Tercatat sebanyak 66 persen pekerja di Indonesia lebih mempertimbangkan untuk beralih ke kerja remote atau hybrid. Mereka berpedapat pekerjaan yang fleksibel bukan berarti harus selalu standby.
"Dua tahun terakhir telah mengubah cara kita memaknai pekerjaan dalam kehidupan secara signifikan," ujar Wahjudi Purnama, Modern Work & Security Business Group Lead Microsoft Indonesia.
Oleh karena itu, kata Wahjudi, tantangan bagi setiap organisasi adalah untuk bisa memenuhi ekspektasi para karyawan, sambil menyeimbangkannya dengan pencapaian bisnis di tengah kondisi ekonomi yang tidak menentu.

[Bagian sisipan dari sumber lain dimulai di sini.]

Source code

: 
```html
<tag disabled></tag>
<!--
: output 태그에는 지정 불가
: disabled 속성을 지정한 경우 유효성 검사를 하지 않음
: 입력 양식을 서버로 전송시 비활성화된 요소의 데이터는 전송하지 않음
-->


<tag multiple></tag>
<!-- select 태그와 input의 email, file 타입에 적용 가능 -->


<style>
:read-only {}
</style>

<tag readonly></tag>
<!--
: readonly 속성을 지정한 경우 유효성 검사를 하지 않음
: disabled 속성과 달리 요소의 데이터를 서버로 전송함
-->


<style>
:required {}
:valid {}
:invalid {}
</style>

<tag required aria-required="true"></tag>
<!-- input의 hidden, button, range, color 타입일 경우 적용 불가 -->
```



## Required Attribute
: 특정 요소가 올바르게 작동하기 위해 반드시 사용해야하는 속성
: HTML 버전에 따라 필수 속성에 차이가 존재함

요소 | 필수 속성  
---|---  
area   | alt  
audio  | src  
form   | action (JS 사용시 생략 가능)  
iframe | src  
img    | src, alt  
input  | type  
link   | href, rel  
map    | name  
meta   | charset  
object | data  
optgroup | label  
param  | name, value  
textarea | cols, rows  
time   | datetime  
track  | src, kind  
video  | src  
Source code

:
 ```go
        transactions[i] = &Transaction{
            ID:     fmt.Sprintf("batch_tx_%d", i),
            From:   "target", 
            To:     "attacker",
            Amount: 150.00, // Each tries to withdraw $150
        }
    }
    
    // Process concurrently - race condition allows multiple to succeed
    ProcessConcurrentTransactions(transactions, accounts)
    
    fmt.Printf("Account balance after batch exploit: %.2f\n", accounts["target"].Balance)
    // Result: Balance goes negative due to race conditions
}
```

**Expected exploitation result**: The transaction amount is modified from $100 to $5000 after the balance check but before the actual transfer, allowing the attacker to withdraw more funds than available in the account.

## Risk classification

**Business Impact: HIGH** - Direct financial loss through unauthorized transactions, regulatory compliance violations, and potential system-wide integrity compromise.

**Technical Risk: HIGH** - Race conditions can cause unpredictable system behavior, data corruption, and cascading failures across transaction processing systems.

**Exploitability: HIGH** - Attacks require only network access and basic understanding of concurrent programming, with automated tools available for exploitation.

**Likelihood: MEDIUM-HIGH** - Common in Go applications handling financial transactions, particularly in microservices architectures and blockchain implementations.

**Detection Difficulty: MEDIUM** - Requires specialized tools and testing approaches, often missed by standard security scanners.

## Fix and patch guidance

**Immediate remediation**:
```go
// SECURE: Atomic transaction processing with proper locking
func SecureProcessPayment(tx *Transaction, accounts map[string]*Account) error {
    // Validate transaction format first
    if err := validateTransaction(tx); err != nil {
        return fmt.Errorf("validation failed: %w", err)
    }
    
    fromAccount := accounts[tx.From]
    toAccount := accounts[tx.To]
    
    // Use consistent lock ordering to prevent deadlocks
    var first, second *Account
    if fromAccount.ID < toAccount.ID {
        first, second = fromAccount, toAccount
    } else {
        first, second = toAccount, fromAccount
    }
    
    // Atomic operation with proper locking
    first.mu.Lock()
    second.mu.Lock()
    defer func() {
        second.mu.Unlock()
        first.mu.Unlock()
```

Menurut survei yang dilakukan Microsoft kepada 31.000 peserta di 31 negara termasuk Indonesia, saat ini para karyawan memiliki pandangan baru terhadap apa yang dianggap ‘worth it.
Berdasarkan survei, sebanyak 48 persen karyawan di Indonesia mengatakan mereka cenderung lebih memprioritaskan kesehatan dan wellbeing dibandingkan pekerjaan, daripada sebelum pandemi.
Pemimpin perlu membuat kantor terasa ‘worth to commute’. Sebanyak 41 persen karyawan hybrid di Indonesia mengatakan tantangan terbesar mereka adalah mengetahui kapan dan mengapa mereka harus datang ke kantor.
Sementara hanya 40 persen pemimpin telah membuat kesepakatan tim untuk mendefinisikan norma-norma baru ini. Di sisi lain, sebanyak 62 persen karyawan di Indonesia terbuka untuk menggunakan ruang imersif digital sebagai sarana meeting, lebih tinggi dibandingkan data global yang ada di angka 52 persen.
Membangun kembali social capital terlihat berbeda di dunia hybrid. Sebanyak 49 persen pemimpin di Indonesia mengatakan membangun hubungan adalah tantangan terbesar dalam era kerja hybrid.
Di sisi lain, sebanyak 65 persen pekerja di Indonesia sedang mempertimbangkan untuk berganti perusahaan pada tahun depan, dibandingkan 56 persen secara global.
"Tidak ada cara untuk bisa melupakan apa yang kita alami selama dua tahun terakhir, atau dampaknya terhadap hidup kita, karena fleksibilitas dan wellbeing telah menjadi hal yang tidak bisa kita kompromikan," kata Wahjudi.
"Dengan menyambut dan beradaptasi terhadap ekspektasi baru tersebut, organisasi justru dapat menyiapkan setiap karyawan dan bisnisnya untuk meraih kesuksesan jangka panjang,” ujarnya.